2011 was a big year for the decade-old Big Idea. The radical bookstore moved to a larger, more visible storefront on Liberty Avenue, and adopted a worker-owned cooperative model. That summer, the Big Idea was granted a Seed Award from The Sprout Fund to create community curated sections of the bookstore as a way of reaching out and establishing formal connections with other local activist organizations.

The Sprout Fund caught up with two of the Big Idea’s worker-owners, Lars Petersen and Ashley Brickman, to talk about the bookstore’s evolution into a café and event space, the success of the Community Curation program, and why one visitor said, “You don’t have to be an anarchist to like this place.”

What inspired the Community Curation program?

Ashley: As a socially conscious bookstore, we are interested in collaborating within the community, and connecting people with really good organizations. We have space for events and meetings, so we thought it would be really great to partner with other organizations to co-host events. The Seed Award helps pay for events if we need to stay open extra hours, print PR materials, and provide food and beverages.

What are some of the events you’ve hosted?

Ashley: We have about a dozen local organizations we partner with, from the Women and Girls Foundation to Planned Parenthood to Burgh Bees to Bloomfield Anarchist Action—so many! We’re having an event in late September in collaboration with Burgh Bees and Tammy Horn, an author who wrote a book about women and beekeeping. In addition to her reading and conversation, there’s going to be a honey and tea tasting.

The Community Curation Program is really exciting. It not only brings people to us, but I get to go out to Burgh Bees and say, “You are a nonprofit that I know and love, and I’d really like to involve you in this other part of my life, this radical bookstore.”

What are the “big ideas” that the bookstore promotes?

Lars: We try to represent as many sides of social and political struggle as there are. We’ve requested a book list from all of our partner organizations; it’s made our selection far more well-rounded.  For instance, the latest book list I got was from Planned Parenthood; they submitted books ranging from fiction to health and feminism.

Ashley: The reading here provides a lot of views of how people can live whether it’s through D.I.Y. or green techniques, or how different people express their social, political, even spiritual beliefs. And when it comes to anarchism, we try to be approachable, so that people can learn more about its history, continued misrepresentation in mainstream media, and how truly expansive and inclusive it can be.

What prompted your move to a new location and new business model?

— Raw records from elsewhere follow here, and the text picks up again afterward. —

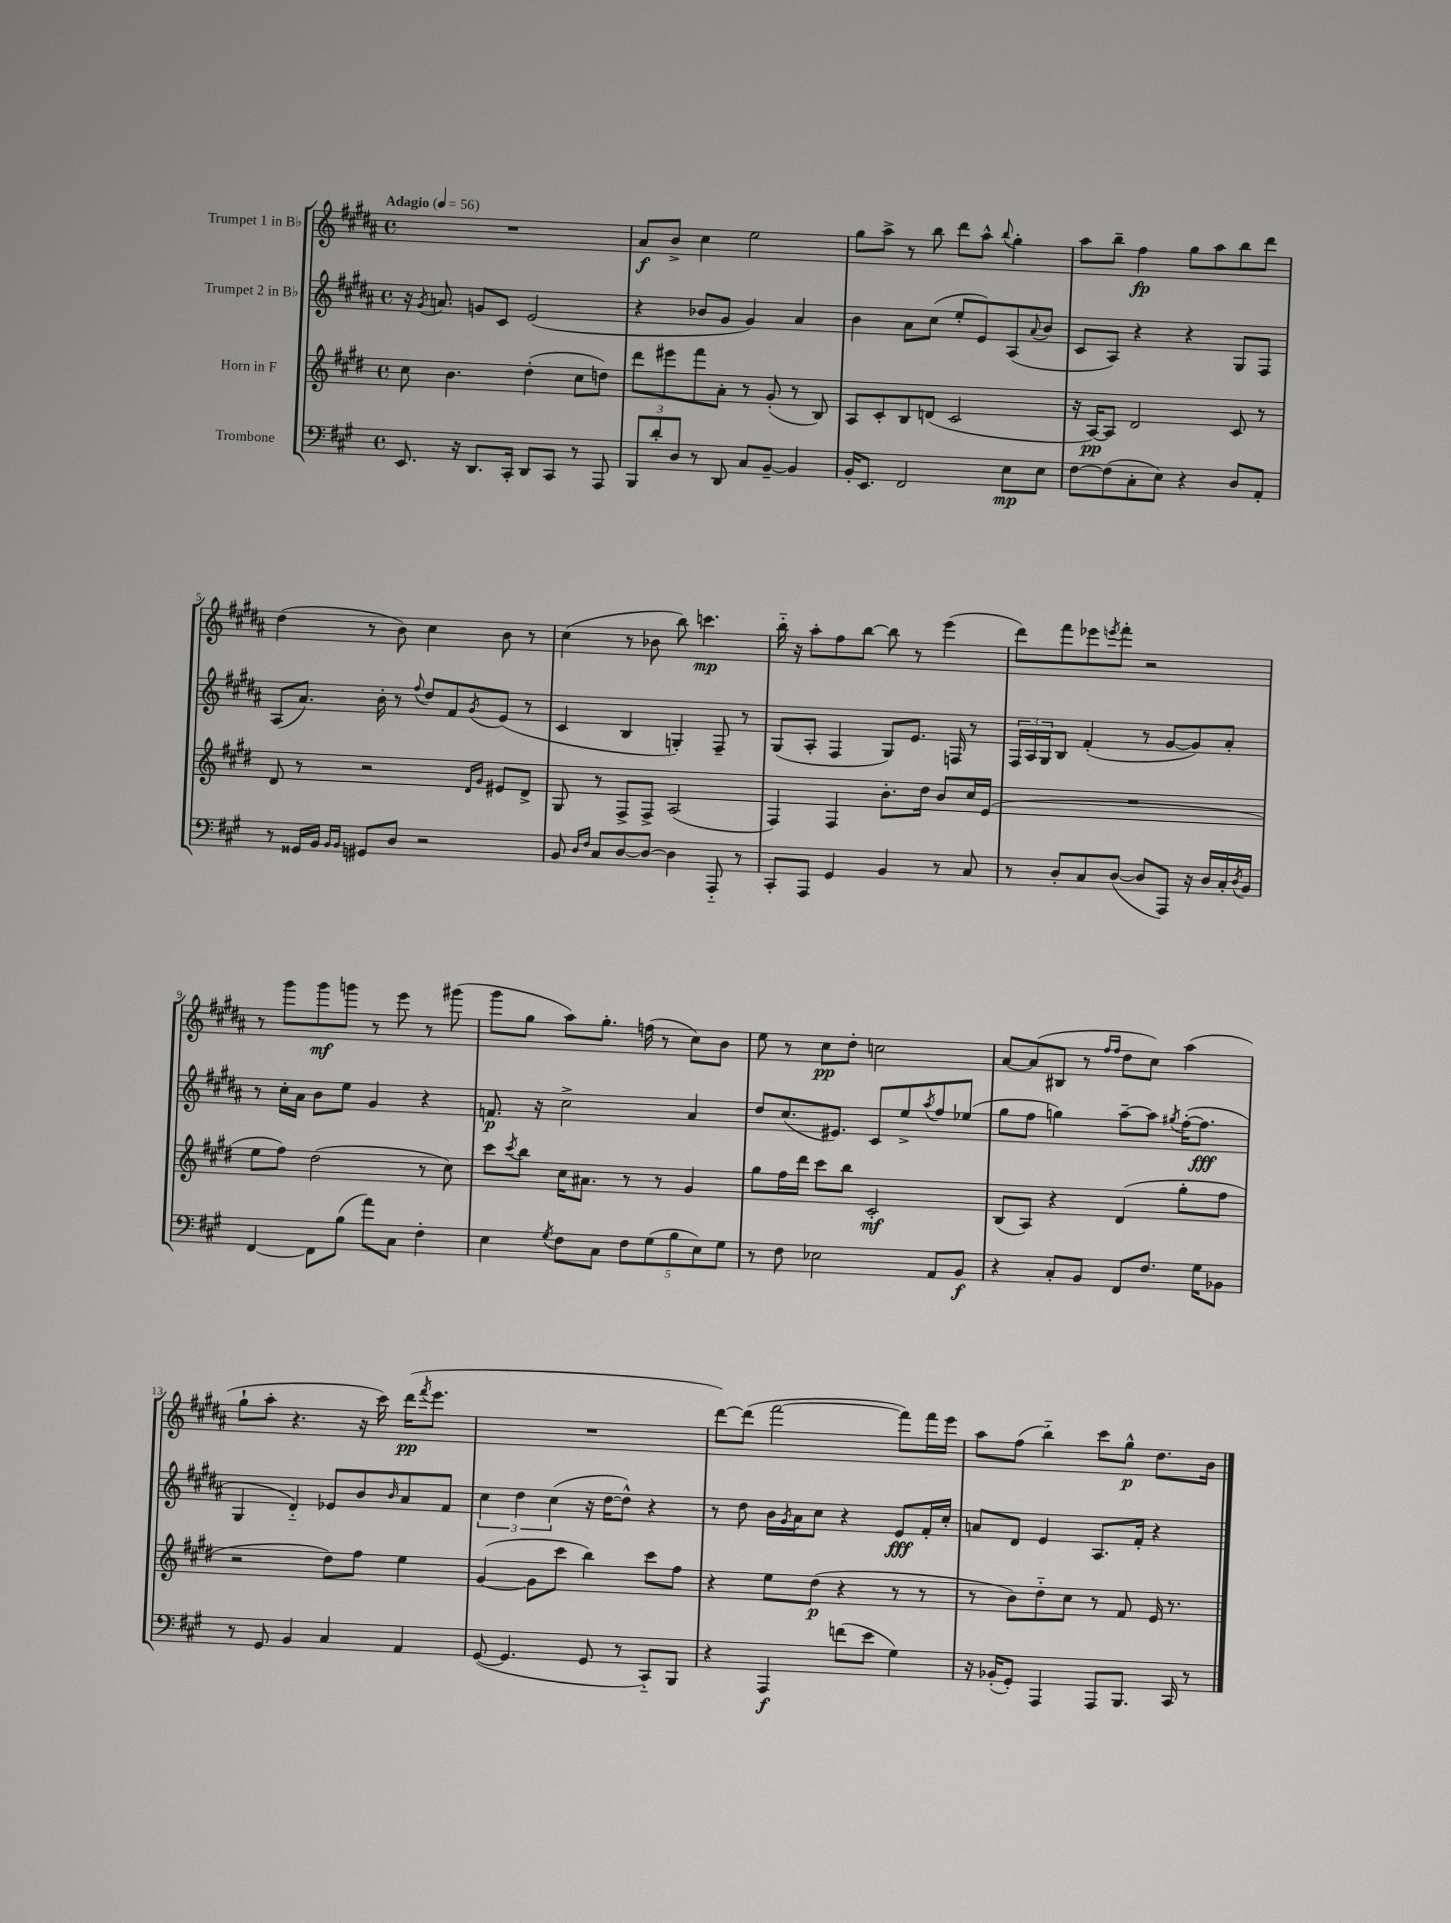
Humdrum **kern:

**kern	**kern	**kern	**kern
*staff4	*staff3	*staff2	*staff1
*clefF4	*clefG2	*clefG2	*clefG2
*k[f#c#g#]	*k[f#c#g#d#]	*k[f#c#g#d#a#]	*k[f#c#g#d#a#]
*M4/4	*M4/4	*M4/4	*M4/4
*met(c)	*met(c)	*met(c)	*met(c)
*MM56	*MM56	*MM56	*MM56
8.EE	8cc#	16r	1r
.	.	8qg#	.
.	.	8.a	.
.	4.b	.	.
16r	.	.	.
8.DD	.	8g	.
.	.	8c#	.
16CC#'	.	.	.
8DD	(4dd#'	(2e	.
8CC#	.	.	.
8r	8cc#	.	.
8AAA	8dd)	.	.
=	=	=	=
12BBB	8ddd#	4r	8a#
12d'	.	.	.
.	8eee#	.	8b^
12D	.	.	.
8r	8fff#	8b-	4cc#
8DD	8a'	8g#	.
8C#	8r	4g#)	2ee
[8BB~	(8g#'	.	.
4BB]	8r	4a#	.
.	8B)	.	.
=	=	=	=
16BB'	8A	4b	8gg#
8.EE	.	.	.
.	8c#'	.	8aa#^
2FF#	8B	8a#	8r
.	(8d	(8cc#	8bb
.	2c#	8ee'	8ddd#
.	.	8e)	8aa#^^
.	.	.	8qqbb
8E	.	(8A#	4gg#'
.	.	8qqa#	.
8E	.	8b	.
=	=	=	=
[8F#	16r	8c#	8aa#
.	[16A)	.	.
(8F#]	8A]	8A#)	8bb~
8C#'	2d#	4r	4ff#
8E)	.	.	.
4r	.	4r	8gg#
.	.	.	8aa#
8D	8c#	8G#	8bb
8AA'	8r	8F#	8ddd#
=	=	=	=
8r	8d#	(8A#	(4dd#
16GG##	8r	8.a#)	.
16BB	.	.	.
16qqBB	.	.	.
16qqBB	.	.	.
8GG#	2r	.	8r
.	.	16b'	.
8D	.	8r	8b)
.	.	8qqff#	.
2r	.	8dd#	4cc#
.	.	8f#	.
.	16qqd#	.	.
.	16qqg#	8qg#	.
.	8e#	(8e	8b
.	8d#^	8r	8r
=	=	=	=
8BB	8G#	4c#	(4cc#
16qqD	.	.	.
16qqF#	.	.	.
8C#	8r	.	.
[8D	8F#^	4B	8r
8D_	8F#^	.	8b-
4D]	(2A	4G')	8bb)
.	.	.	4.ccc
8AAA'~	.	8F#~	.
8r	.	8r	.
=	=	=	=
8CC#'	4F#)	(8G#	16bb'~
.	.	.	16r
8AAA	.	8A#'	8aa#'
4GG#	4F#	4F#	8ff#
.	.	.	[8bb
4BB	8.b'	8G#)	8bb]
.	.	8.e	8r
.	16dd#	.	.
8r	8b	.	(4eee
.	.	16F	.
8C#	16cc#	8r	.
.	(16e	.	.
=	=	=	=
8r	1r	24F#	8ddd#)
.	.	24A#	.
.	.	24G#	.
8D'	.	8B	8fff#
8C#	.	(4f#'	8eee-
.	.	.	8qeee
([8D	.	.	8fff#'
8D]	.	8r	2r
8AAA)	.	[8g#	.
16r	.	8g#])	.
16D	.	.	.
16C#'	.	8a#'	.
8qD	.	.	.
16BB	.	.	.
=	=	=	=
[4FF#	8ee	8r	8r
.	8ff#)	16cc#'	8ggg#
.	.	16a#	.
8FF#]	(2dd#	8b	8ggg#
(8B	.	8ee	8ggg
8a)	.	4g#	8r
8C#	.	.	8eee
4F#'	8r	4r	8r
.	8cc#)	.	(8ggg#
=	=	=	=
4E	8ccc#	8.f	8ggg#
.	8qccc#	.	.
.	8bb	.	8gg#
.	.	16r	.
8qG#	.	.	.
8F#	16cc#	2cc#^	8aa#)
.	8.a#	.	.
8C#	.	.	8.gg#'
10F#	8r	.	.
.	.	.	(16ff
(10G#	.	.	.
.	8r	.	8r
10B	.	.	.
.	4g#	4a#	8cc#)
10E)	.	.	.
.	.	.	8b
10G#	.	.	.
=	=	=	=
8r	8gg#	8dd#	8ee
8F#	16ff#	(8.cc#	8r
.	16ddd#	.	.
2E-	8ccc#	.	8cc#
.	.	8.e#)	.
.	8bb	.	8dd#'
.	2c#'	8c#	2cc
.	.	8ee^	.
.	.	8qaa#	.
8AA	.	8ff#	.
8BB	.	(8ee-	.
=	=	=	=
4r	(8B	8gg#	[8a#
.	8A)	8ff#	(8a#]
8C#'	4r	4gg)	8B#
8BB	.	.	8r
.	.	.	16qqff#
.	.	.	16qqff#
8FF#	(4d#	[8aa#~	8dd#
8.F#	.	8aa#]	8cc#)
.	.	8qgg#	.
.	8gg#'	([16ff#'	(4aa#
16G#	.	8.ff#]	.
8BB-	8ff#	.	.
=	=	=	=
8r	2r	4G#	8gg#`
8GG#	.	.	8aa#'
4BB	.	4d#'~)	4.r
4C#	8dd#)	8e-	.
.	8ff#	8b	16r
.	.	.	16ccc#)
.	.	16qqb	.
4AA	4ee	8a#	(16ddd#
.	.	.	8qfff#
.	.	.	8.eee
.	.	8f#	.
=	=	=	=
([8GG#	([4g#	6cc#	1r
4.GG#]	.	.	.
.	.	6dd#	.
.	8g#]	.	.
.	.	(6cc#	.
.	8ccc#	.	.
8GG#	4bb)	16r	.
.	.	[16dd#	.
8r	.	8dd#^^])	.
8CC#'~)	8ccc#	4r	.
8BBB	8ff#	.	.
=	=	=	=
4r	4r	8r	[8ddd#)
.	.	8dd#	(8ddd#]
4AAA	8ee	16b	[2fff#
.	.	8qg#	.
.	.	16a#	.
.	(8dd#	8cc#	.
(8f	4r	4r	.
8e	.	.	.
4G#)	8r	8e	8fff#])
.	8r	16f#'	16fff#
.	.	16cc#'	16eee
=	=	=	=
16r	8r	8a	8aa#
(16BB-'	.	.	.
8GG#')	8b)	8d#	(8ff#
4AAA	8dd#'~	4e	4bb'~)
.	8cc#	.	.
8AAA	8r	8.A#	8ccc#
8.BBB	8f#	.	8gg#^^
.	.	16f#'	.
.	16e	4r	8.dd#
16CC#	8.r	.	.
8r	.	.	.
.	.	.	16b
==	==	==	==
*-	*-	*-	*-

Lars: The Big Idea used to be a collective with an open membership. There were a couple issues with that model—we had insanely high turnover, and because of that, the responsibility fell on the people who were there the longest. In 2011, we had our first business meeting to figure out how to transition to a closed cooperative. Now, there are 8 worker owners. We’re looking to expand.

The Big Idea initially shared space with the Roboto Project in Wilkinsburg, and moved to Bloomfield in 2004. The space at 504 Millvale Avenue was so small with no air conditioning. The idea of coming here was that we could expand our book selection, start a café, and have more events. The first night that we held an event, we literally outgrew the space. It was an event for Robert King, a former black panther. We had to turn people away because it was so packed.

Congrats on your recent B Corp designation! You’re one of only two B corps in Pittsburgh, right?

Lars: Yes, our lawyer wanted to make us one of the first in Pennsylvania to become incorporated. It kind of fell into our lap.

Ashley: A benefit corporation, or B Corp, is meant to straddle that weird area between nonprofit and for profit, because there’s definitely a middle ground where you are earning money but not interested in excessive growth. I feel like we—and B Corps in general—are more community and sustainability focused.

Any hopes and dreams for the Big Idea?

Lars: It would be nice if we could have book clubs or a children’s hour. There’s an endless amount of things we could be doing if we just had enough people.

Ashley: One day, a zine library. I would love to have more readings with local authors, and an event that happens weekly or bi-weekly or monthly. Now that we have fallen into a nice, solid rhythm, we can look into doing fun things like that.